* [GOALS]
1. Can you reproduce the part of the sponge activity text from "Project 4: Wet" to "sponge can travel?" word for word?
2. Can you rewrite only the lines of the rows from the line with "common name: Dunlin" to the line with "scientific name: Minuria integerrima", renaming "common name" to "vernacular name" and leaving everything else unchanged?

* [DOCUMENT EXTRACT]
────────
The big question: Which sponge do you think will hold more water? Why?
Let the kids hypothesize what they think will happen with each sponge.
- Have the teams put each of their sponges in a cup at the same time. Set the stopwatch for 30 seconds.
- At the end of the time, carefully lift the sponges and let them drip for 10 seconds, then set them aside.
- Look at the cups. Which one has more water left? Which sponge was able to absorb more? Why do they think that happened?
The Science of Absorption
By cutting the sponge into strips, you exposed more surface area and more of the holes inside the sponge. That means the sponge had more chances to absorb the water. Surface area changes everything in science, and this is one of the cleanest ways to show it to kids.

Project 4: Wet vs. Dry Sponge Bomb Physics
This sponge bomb activity is a fantastic illustration of Newton’s Laws of Motion. How does mass change the distance a sponge can travel?
What You Will Need
- Sponge bombs (sponge strips held together with a hair elastic, made from your Project 3 leftovers)
- Water buckets
- Empty buckets for targets
- Sidewalk chalk if you would prefer drawn targets to bucket targets
Wet vs. Dry: What Is the Difference?
Explain to the kids that water adds mass to the sponge, which makes it heavier.
────────
* [LISTING]
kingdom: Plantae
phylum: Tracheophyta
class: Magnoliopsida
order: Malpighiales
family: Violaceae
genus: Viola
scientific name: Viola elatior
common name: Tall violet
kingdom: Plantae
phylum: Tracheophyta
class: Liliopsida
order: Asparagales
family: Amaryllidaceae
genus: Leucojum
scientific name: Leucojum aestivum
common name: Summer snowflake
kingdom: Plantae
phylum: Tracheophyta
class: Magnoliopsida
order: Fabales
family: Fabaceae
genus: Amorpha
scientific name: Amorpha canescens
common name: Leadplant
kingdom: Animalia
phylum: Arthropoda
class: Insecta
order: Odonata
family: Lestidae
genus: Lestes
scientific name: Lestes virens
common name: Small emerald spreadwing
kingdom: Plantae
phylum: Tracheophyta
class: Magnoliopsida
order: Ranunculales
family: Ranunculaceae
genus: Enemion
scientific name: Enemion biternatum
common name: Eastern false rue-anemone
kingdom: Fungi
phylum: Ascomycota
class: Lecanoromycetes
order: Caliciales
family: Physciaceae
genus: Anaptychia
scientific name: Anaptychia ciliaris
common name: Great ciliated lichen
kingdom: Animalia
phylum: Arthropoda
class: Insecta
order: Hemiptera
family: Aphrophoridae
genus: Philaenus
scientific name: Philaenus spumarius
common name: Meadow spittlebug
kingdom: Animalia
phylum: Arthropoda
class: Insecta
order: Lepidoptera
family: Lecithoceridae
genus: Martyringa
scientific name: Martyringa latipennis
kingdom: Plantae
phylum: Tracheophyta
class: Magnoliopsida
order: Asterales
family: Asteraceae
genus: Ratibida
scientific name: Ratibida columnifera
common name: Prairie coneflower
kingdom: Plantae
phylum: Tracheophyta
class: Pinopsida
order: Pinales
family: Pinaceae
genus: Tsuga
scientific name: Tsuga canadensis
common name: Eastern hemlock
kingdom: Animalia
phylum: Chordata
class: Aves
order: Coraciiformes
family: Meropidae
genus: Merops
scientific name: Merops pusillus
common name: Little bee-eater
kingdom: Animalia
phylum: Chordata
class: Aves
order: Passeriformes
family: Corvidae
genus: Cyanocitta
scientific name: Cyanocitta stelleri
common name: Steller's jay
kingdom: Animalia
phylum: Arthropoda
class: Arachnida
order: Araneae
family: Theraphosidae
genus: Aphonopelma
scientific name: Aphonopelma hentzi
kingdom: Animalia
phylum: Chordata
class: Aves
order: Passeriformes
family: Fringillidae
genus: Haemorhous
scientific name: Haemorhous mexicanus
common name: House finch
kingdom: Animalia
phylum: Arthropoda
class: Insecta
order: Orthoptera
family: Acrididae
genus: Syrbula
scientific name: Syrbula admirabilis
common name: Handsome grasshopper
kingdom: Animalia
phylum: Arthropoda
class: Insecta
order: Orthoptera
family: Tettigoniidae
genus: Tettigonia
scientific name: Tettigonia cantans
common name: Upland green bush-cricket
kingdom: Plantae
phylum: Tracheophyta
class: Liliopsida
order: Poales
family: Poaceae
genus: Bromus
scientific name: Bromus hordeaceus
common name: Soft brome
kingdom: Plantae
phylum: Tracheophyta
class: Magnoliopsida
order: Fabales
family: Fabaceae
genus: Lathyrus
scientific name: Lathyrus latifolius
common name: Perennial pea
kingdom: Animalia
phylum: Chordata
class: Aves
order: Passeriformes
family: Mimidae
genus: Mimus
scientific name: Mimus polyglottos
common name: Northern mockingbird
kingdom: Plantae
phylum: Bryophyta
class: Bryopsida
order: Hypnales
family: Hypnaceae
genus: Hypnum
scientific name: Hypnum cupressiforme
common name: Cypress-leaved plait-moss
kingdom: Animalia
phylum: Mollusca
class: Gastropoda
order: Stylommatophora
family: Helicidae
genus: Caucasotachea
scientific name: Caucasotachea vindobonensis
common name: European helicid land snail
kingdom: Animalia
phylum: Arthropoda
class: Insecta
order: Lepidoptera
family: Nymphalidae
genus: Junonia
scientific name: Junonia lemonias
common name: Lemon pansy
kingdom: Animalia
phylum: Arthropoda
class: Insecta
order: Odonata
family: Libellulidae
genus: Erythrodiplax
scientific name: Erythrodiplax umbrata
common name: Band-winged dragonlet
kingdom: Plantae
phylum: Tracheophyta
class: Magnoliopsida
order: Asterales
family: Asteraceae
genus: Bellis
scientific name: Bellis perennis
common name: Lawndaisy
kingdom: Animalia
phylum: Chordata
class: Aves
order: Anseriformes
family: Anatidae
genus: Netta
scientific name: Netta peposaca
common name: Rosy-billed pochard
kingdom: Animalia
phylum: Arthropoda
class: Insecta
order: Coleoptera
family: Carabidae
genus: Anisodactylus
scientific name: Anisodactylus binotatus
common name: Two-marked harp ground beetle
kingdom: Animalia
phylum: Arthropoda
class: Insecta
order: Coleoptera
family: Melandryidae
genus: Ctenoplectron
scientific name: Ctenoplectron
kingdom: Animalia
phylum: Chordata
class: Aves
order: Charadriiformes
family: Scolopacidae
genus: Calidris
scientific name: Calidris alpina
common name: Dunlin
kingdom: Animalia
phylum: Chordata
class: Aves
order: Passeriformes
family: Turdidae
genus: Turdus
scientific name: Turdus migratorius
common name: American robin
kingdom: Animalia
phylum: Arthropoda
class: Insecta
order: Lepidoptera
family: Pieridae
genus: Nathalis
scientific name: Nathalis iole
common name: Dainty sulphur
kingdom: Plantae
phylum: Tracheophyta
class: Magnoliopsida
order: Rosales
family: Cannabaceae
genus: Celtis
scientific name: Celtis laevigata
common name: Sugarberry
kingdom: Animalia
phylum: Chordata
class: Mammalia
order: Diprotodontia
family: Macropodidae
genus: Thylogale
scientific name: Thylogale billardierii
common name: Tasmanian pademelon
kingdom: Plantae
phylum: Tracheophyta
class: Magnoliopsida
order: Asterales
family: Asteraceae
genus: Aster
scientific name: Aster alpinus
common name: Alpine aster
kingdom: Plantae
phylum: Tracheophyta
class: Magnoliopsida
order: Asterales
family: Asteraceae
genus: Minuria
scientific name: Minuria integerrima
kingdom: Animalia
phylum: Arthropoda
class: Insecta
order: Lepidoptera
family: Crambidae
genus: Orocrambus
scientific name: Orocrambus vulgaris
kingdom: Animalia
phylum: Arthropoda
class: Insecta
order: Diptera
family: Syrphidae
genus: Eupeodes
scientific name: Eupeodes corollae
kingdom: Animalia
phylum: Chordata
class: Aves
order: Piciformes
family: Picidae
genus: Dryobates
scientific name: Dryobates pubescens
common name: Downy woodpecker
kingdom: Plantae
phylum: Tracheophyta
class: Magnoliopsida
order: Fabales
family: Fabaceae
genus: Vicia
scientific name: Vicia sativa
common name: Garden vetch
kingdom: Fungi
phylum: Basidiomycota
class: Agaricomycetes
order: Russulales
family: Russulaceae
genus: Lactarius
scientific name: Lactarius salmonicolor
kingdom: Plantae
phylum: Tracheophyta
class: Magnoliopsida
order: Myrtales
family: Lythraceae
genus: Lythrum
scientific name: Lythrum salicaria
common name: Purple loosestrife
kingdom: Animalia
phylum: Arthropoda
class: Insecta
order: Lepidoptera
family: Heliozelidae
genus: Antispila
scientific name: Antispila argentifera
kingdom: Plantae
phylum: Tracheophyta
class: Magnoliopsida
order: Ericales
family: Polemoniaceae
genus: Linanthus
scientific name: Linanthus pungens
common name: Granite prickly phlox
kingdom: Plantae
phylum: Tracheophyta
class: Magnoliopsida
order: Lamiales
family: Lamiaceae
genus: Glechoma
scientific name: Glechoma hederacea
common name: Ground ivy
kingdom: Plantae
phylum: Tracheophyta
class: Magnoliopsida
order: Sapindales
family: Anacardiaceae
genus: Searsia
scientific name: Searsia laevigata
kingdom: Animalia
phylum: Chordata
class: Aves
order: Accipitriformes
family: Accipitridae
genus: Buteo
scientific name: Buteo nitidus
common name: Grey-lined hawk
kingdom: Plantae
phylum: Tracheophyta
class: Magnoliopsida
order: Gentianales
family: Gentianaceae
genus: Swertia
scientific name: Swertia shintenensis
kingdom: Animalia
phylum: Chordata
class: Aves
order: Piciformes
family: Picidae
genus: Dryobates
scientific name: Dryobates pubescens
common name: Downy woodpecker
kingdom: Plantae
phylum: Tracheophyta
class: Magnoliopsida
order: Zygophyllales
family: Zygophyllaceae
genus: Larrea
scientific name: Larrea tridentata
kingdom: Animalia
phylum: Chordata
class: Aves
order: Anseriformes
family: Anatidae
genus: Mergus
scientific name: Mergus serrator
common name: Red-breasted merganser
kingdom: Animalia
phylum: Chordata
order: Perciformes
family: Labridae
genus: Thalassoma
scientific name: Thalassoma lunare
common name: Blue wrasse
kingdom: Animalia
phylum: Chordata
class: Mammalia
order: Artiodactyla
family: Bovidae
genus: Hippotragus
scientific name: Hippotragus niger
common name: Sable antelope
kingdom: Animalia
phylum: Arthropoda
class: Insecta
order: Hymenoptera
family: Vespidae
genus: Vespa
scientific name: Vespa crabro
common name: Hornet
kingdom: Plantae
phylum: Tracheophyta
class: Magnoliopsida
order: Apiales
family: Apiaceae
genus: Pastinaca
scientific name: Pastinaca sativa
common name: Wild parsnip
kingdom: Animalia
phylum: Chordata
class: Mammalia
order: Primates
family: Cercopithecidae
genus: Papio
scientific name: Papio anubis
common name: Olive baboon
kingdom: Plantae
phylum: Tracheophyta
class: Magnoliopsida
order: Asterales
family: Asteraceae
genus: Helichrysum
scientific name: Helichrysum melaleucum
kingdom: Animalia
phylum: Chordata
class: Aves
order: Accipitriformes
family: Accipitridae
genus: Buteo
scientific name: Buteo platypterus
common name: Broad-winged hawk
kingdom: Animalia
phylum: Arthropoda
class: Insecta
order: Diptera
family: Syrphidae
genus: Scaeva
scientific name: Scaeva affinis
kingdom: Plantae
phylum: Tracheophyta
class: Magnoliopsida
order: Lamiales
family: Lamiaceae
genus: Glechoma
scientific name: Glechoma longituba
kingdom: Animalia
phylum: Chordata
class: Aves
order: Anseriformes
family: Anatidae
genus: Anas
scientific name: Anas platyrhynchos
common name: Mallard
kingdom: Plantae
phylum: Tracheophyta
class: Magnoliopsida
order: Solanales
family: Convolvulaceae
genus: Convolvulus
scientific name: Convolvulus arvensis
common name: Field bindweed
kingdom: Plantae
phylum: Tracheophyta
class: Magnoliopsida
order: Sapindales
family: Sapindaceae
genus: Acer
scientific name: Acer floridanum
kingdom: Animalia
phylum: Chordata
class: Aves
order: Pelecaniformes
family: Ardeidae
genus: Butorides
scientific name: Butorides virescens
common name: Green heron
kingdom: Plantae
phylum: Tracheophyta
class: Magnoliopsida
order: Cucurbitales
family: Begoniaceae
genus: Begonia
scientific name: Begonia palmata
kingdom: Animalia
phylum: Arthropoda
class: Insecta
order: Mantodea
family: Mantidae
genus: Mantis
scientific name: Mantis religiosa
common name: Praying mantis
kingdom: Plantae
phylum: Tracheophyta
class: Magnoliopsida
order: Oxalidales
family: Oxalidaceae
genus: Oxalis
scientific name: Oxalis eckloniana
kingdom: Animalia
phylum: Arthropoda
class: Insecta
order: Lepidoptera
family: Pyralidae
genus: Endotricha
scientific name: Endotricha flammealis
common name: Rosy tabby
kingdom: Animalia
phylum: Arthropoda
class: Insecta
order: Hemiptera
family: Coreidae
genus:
────────
* [IN RESPONSE]
1.
Project 4: Wet vs. Dry Sponge Bomb Physics
This sponge bomb activity is a fantastic illustration of Newton’s Laws of Motion. How does mass change the distance a sponge can travel?

2.
vernacular name: Dunlin
kingdom: Animalia
phylum: Chordata
class: Aves
order: Passeriformes
family: Turdidae
genus: Turdus
scientific name: Turdus migratorius
vernacular name: American robin
kingdom: Animalia
phylum: Arthropoda
class: Insecta
order: Lepidoptera
family: Pieridae
genus: Nathalis
scientific name: Nathalis iole
vernacular name: Dainty sulphur
kingdom: Plantae
phylum: Tracheophyta
class: Magnoliopsida
order: Rosales
family: Cannabaceae
genus: Celtis
scientific name: Celtis laevigata
vernacular name: Sugarberry
kingdom: Animalia
phylum: Chordata
class: Mammalia
order: Diprotodontia
family: Macropodidae
genus: Thylogale
scientific name: Thylogale billardierii
vernacular name: Tasmanian pademelon
kingdom: Plantae
phylum: Tracheophyta
class: Magnoliopsida
order: Asterales
family: Asteraceae
genus: Aster
scientific name: Aster alpinus
vernacular name: Alpine aster
kingdom: Plantae
phylum: Tracheophyta
class: Magnoliopsida
order: Asterales
family: Asteraceae
genus: Minuria
scientific name: Minuria integerrima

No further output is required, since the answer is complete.